3. Wohlverhaltensphase
Rz. 53
Der Treuhänder im Restschuldbefreiungsverfahren ist nicht zur Ausschlagung berufen; ihm fehlt bereits die umfassende Verfügungsbefugnis (§ 291 Abs. 1 InsO). Ein Obliegenheitsverstoß ist nach überwiegender Auffassung, wohl auch (obiter) des BGH, bei Ausschlagung durch den Schuldner selbst zu verneinen, so dass die RSB nicht gefährdet ist. Der in § 295 S 1 Nr. 2 InsO normierte Halbteilungsgrundsatz (Obliegenheit zur Verwertung) betrifft nur das tatsächlich angefallene, also nicht das ausgeschlagene Erbschaftsvermögen oder Vermächtnis.
4. Sozialleistungsträger
Rz. 54
Die Entscheidungsbefugnis über die Ausschlagung als Gestaltungsrecht kann auch der Sozialleistungsgläubiger nicht gem. § 93 Abs. 1 S. 4 SGB XII, § 33 Abs. 1 S. 3 SGB II mangels Anspruchsqualität auf sich überleiten (vgl. Rdn 24).

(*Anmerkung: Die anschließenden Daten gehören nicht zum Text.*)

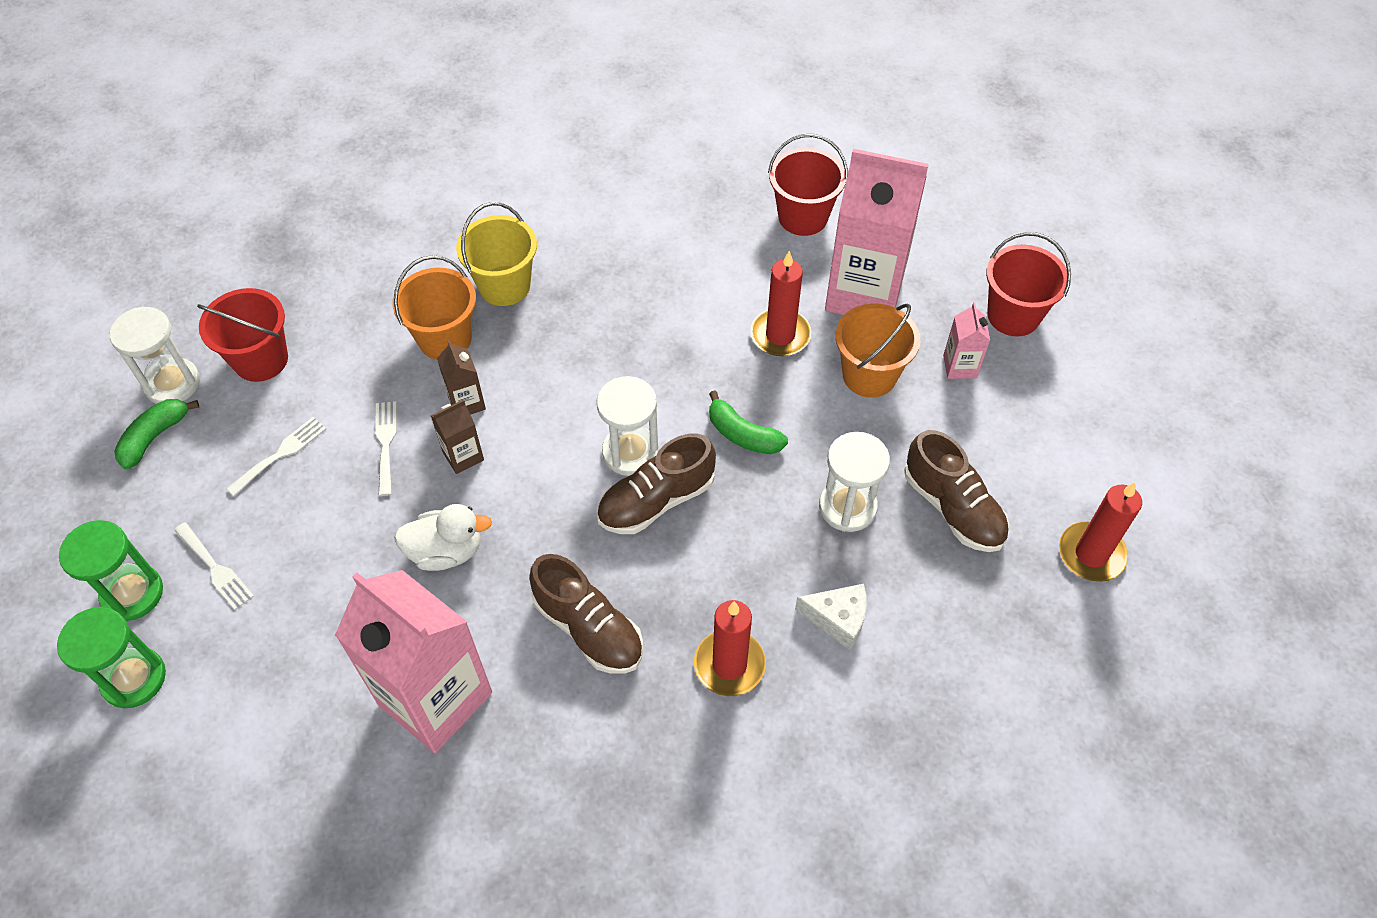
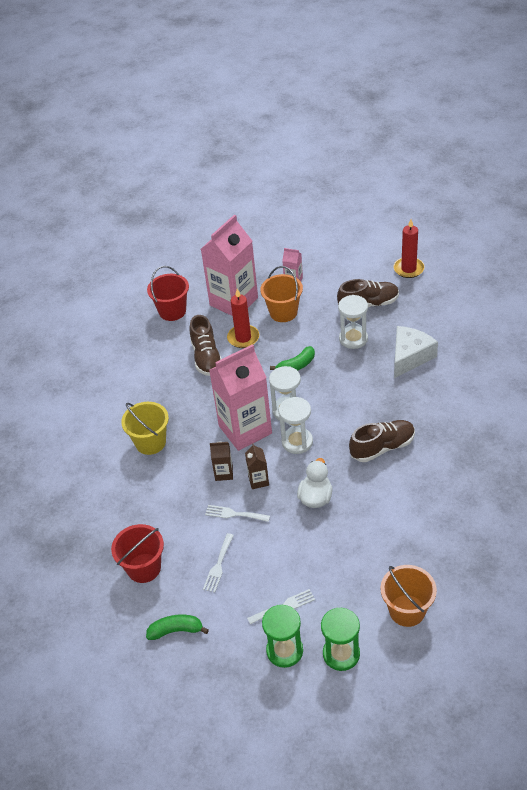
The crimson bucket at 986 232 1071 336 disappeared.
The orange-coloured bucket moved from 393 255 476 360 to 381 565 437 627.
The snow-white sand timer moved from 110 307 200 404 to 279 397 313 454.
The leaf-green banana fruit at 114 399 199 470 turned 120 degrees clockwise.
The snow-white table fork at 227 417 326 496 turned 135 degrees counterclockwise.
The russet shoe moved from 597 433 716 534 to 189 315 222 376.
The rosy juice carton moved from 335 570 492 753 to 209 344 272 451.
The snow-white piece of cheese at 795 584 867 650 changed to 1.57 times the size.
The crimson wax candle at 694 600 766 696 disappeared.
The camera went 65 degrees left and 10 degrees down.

Der Betroffene kann also selbst ausschlagen und damit einen Vermögensanfall, der weiteren aktuellen Sozialleistungsbezug verhindert und nach seinem Tod zehn Jahre rückwirkend zur Verwertung gem. § 102 SGB XII freigegeben ist, verhindern. Entgegen der Ansicht des OLG Stuttgart und des OLG Hamm verstößt eine (vom Erben selbst oder seinem Betreuer ausgehende) tatsächlich erklärte Ausschlagung einer (aufgrund "vergessenen Bedürftigen- bzw. Behindertentestaments" nicht i.S.d. § 2306 BGB beschwerten, somit an sich verwertbaren gesetzlichen oder testamentarischen) Erbschaft nach Ansicht des BGH und ihm folgender untergerichtlicher Rspr. nicht gegen die guten Sitten. Die sozialgerichtliche Rspr. ist insoweit allerdings zurückhaltender und verweist darauf, dass bei der Ausschlagung (anders als bei einem vorherigen Pflichtteils- oder Erbverzicht) Wert und Zusammensetzung des Nachlasses bekannt seien. Dennoch gibt es auch dann (selbst bei einem deutlich werthaltigen Nachlass) keine sittliche Pflicht zur Annahme einer Erbschaft ("negative Erbfreiheit").